The incidents described in [23(i),(iv),(v) and (vi)] have, I find, been harassing and upsetting to the mother; the father accepted that he has behaved badly towards her in this regard. He has plainly been in considerable anguish over the disappearance of his son, but has not channelled his emotions in an appropriate way; he can be an intemperate man, who is easily provoked. An indication of his recent loss of temper was provided by a police report that the father was “aggressive and unreasonable” with officers in 2014 when they were trying to assist him in the investigation of the potential criminal offence of kidnap; he had to be told to “stop shouting and swearing” at them. All of the events described above, reinforced by the father’s appropriate concessions, reveal that the father has not been able to curb his anger at the mother, and has deliberately and knowingly set out to hurt her.
Since returning from Angola, R has enjoyed contact with his father initially two nights per week; by order of this Court, the contacts have included some overnight visits. In light of the Cafcass report (19 May 2015) on 22 May 2015 the mother made an application to suspend the contact. Moylan J rejected the application but reduced the quantum to limit it to one overnight per week. It is acknowledged on both sides that the contacts between the father and R have been successful, and R has plainly enjoyed them (as he told the Cafcass officer). The mother maintained that R had complained that his father had been absent for some of the contact visits, leaving R in the father’s partner’s care, but I do not conclude that he was for any length of time. On one occasion, R spent the night at the home of the father’s partner in breach of the court order; I accept that this was a genuine misunderstanding as to the nature of the order. The father has been late in returning R to his mother, which has not helped their relationship.

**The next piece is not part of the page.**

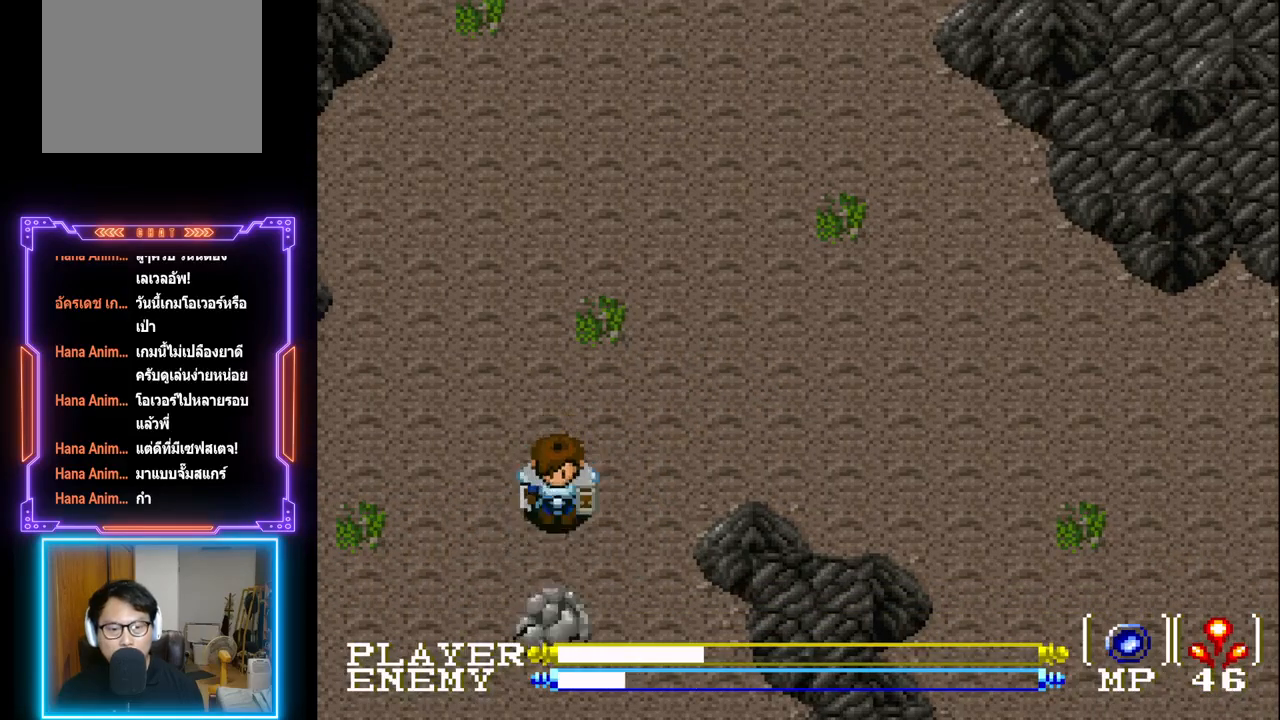
{"buttons": ["DPAD_DOWN"], "left_stick": "center", "events": [[133, "CROSS", "up"], [217, "CROSS", "down"], [283, "CROSS", "up"], [283, "DPAD_DOWN", "down"], [333, "CROSS", "down"], [483, "CROSS", "up"]]}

As is apparent from the above both parties now have new partners. The mother’s partner (NL) is Angolan, although he has lived for much of the last 12 years in this country. NL is currently in the UK studying for a Masters degree in a specialist field of digital technology, with an assured and interesting job to return to in Angola. The father has partner by whom he has a daughter, aged 18 months; they do not live together.
The mother’s plan
The mother wishes now to return to live in Angola, where she and R have lived for the majority of the last two years. She retains a good job with an energy company, which pays her the equivalent of about £60,000p.a.; this enables her to contemplate purchasing an apartment in a condominium in a desirable quarter of Luanda, with the assistance of her employer as part of their ‘Employee Housing Assistance Program’. She has been privately educating R at one of the most highly regarded schools in the city, where he appears to be doing well; he is a bright and engaging boy. He partakes in a wide range of curricular and extra-curricular activities. He has a secure place back at the school. The mother’s partner will return to reside in Angola with effect from September 2015 when he completes his Masters degree.
The mother’s wish to live in Angola is not new. In a statement filed in the earlier injunctive proceedings, the father described how the mother had, since they first met, consistently declared her wish or intention to return to Angola once her education was complete here, given that (as she told him) all her extended family were there and the civil war had ceased. When their relationship was happier, she had invited him to accompany her to live there; in more difficult times, the issue had (as the father told the police) been the subject of arguments between them.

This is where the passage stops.